The CoSaMP algorithm works in the discrete cosine transform basis, which can be derived from the FFT. For this algorithm we sample \(p=128\) points in time from the \(N = 4096\) high resolution sampling. We therefore know exactly the timing of these samples. If we would sample uniformly in time we fail, see Figure 13.2. This happens because we see an aliasing effect for the high-frequency domain resulting in erroneous frequency peaks. If we compare the samples in Figure 13.1 (a) and Figure 13.2 (a) it is hard to see the difference.

Show the code for the figure

ttt = np.random.uniform(0, 1, p)
y = fun(ttt)

## Solve compressed sensing problem
Psi = dct(np.identity(N))
Theta = Psi[perm, :]

# CS via matching pursuit
s = cosamp(Theta, y, s=10, epsilon=1.e-10, max_iter=10) 
frec = idct(s)
frec_hat = np.fft.fft(frec, N)
PSDrec = np.abs(frec_hat)**2 / N

plt.figure()
plt.plot(t, f, "k")
plt.plot(perm/N, y, "rx", ms=12, mew=4)

### WHAT TO WORK ON
**A)** Decide whether each statement agrees with the CoSaMP passage. Answer yes or no for each, and quote the deciding words.
(i) The CoSaMP algorithm operates in the discrete cosine transform basis.
(ii) All 4096 high-resolution points are used as samples.
(iii) Sampling uniformly in time gives a correct result.
**B)** According to the CoSaMP passage, what causes the erroneous frequency peaks when sampling is uniform in time?
**C)** Extend the CoSaMP passage, starting after its final line of code.

### EXERCISE DATA
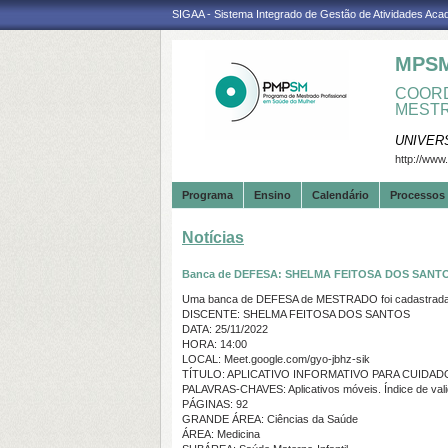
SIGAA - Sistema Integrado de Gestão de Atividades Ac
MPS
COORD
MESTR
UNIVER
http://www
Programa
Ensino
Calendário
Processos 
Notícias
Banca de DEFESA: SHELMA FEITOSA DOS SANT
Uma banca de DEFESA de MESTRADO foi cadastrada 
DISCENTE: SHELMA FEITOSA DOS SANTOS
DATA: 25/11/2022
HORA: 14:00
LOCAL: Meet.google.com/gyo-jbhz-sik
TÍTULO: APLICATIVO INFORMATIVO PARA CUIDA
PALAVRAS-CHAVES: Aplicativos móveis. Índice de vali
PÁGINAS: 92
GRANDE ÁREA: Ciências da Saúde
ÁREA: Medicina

### RESPONSES
**A)**
(i) Yes: "The CoSaMP algorithm works in the discrete cosine transform basis"
(ii) No: "we sample \(p=128\) points in time from the \(N = 4096\) high resolution sampling"
(iii) No: "If we would sample uniformly in time we fail"

**B)** An aliasing effect in the high-frequency domain.

**C)**
plt.xlabel("Time [s]")
plt.xlim(time_window[0], time_window[1])
plt.ylim(-2, 2)
plt.gca().set_aspect(5e-3)

plt.figure()
plt.plot(t, frec, "r")
plt.xlim(time_window[0], time_window[1])
plt.xlabel("Time [s]")
plt.ylim(-2, 2)
plt.gca().set_aspect(5e-3)

plt.figure()
plt.plot(freq[:L], PSD[:L], "k", label="Original")
plt.plot(freq[:L], PSDrec[:L], "r", label="Reconstructed")
plt.xlim(0, N/4)
plt.ylim(0, N/4)
plt.legend()
plt.gca().set_aspect(1/3)

In the algorithm CoSaMP the desired level of sparsity can be selected. For the above plots we used \(s=10\) to simulate an unknown factor. Convergence to the sparsest solution relies on \(p\), which in return is related to the sparsity \(K\).

(Compare Brunton and Kutz 2022, 107)

13.1 The theoretic basics of compressed sensing

Now that we have seen compressed sensing in action we need to bring in the theoretical basics that form this theory.

The key feature is to look into the geometry of sparse vectors and how these vectors are transformed via random measurements. More precisely, for large enough \(p\) (amount of measurements) our matrix \(D = CB\) of Definition 13.1 preserves the distance and inner product structure of sparse vectors. In turn this means, we need to find a matrix \(C\) such that \(D\) is a near-isometry map on sparse vectors.

Note

An isometry map is a map that is distance preserving, i.e. the distance between to points is not changed under this map.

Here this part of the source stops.